# Work instructions:
The lines to reproduce run from the one containing "right shoulder: (108, 118)" through the final line of the entries; write them out exactly and add nothing.

"""

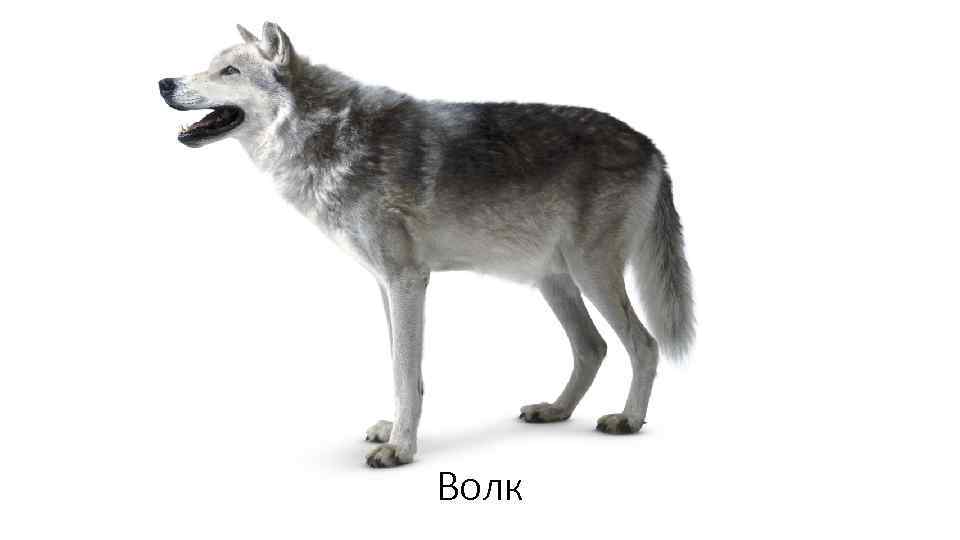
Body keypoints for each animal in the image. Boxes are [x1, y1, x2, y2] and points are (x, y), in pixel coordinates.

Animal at [159, 22, 694, 468]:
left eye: (228, 71)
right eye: (210, 65)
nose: (164, 83)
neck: (331, 135)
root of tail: (653, 147)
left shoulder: (408, 281)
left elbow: (404, 371)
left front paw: (401, 449)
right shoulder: (386, 285)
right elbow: (403, 371)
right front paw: (396, 432)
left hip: (591, 275)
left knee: (643, 345)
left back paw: (627, 420)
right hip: (554, 281)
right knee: (592, 347)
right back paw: (556, 410)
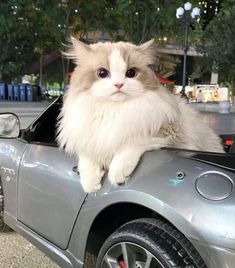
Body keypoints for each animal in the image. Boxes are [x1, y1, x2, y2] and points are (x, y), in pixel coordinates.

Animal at [57, 37, 224, 193]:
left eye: (131, 73)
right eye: (102, 73)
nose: (118, 84)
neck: (113, 110)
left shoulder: (165, 133)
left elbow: (128, 144)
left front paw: (117, 175)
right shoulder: (87, 137)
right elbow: (87, 159)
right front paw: (91, 185)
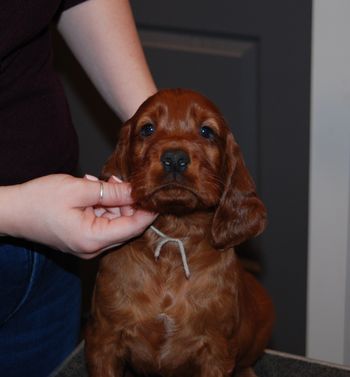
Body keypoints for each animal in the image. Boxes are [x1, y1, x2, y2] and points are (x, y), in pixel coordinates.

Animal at [85, 89, 274, 376]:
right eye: (147, 129)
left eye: (206, 131)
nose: (174, 158)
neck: (174, 237)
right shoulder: (103, 340)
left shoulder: (216, 352)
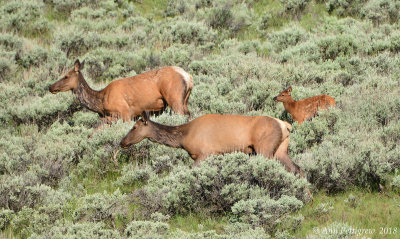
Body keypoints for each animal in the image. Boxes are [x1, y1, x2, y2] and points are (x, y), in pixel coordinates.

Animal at [49, 59, 193, 122]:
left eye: (66, 76)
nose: (50, 87)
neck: (101, 103)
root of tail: (188, 77)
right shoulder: (108, 118)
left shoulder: (125, 112)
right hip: (184, 100)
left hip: (175, 98)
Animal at [119, 112, 304, 176]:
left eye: (134, 127)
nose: (122, 142)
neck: (184, 137)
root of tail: (285, 125)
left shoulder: (204, 153)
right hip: (281, 149)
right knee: (297, 168)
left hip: (264, 148)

"""

# Answer to this exercise:
right shoulder: (108, 118)
left shoulder: (125, 112)
right hip: (184, 100)
left hip: (175, 98)
Animal at [119, 112, 304, 176]:
left eye: (134, 127)
nose: (122, 142)
neck: (184, 137)
root of tail: (285, 125)
left shoulder: (204, 153)
right hip: (281, 149)
right knee: (297, 168)
left hip: (264, 148)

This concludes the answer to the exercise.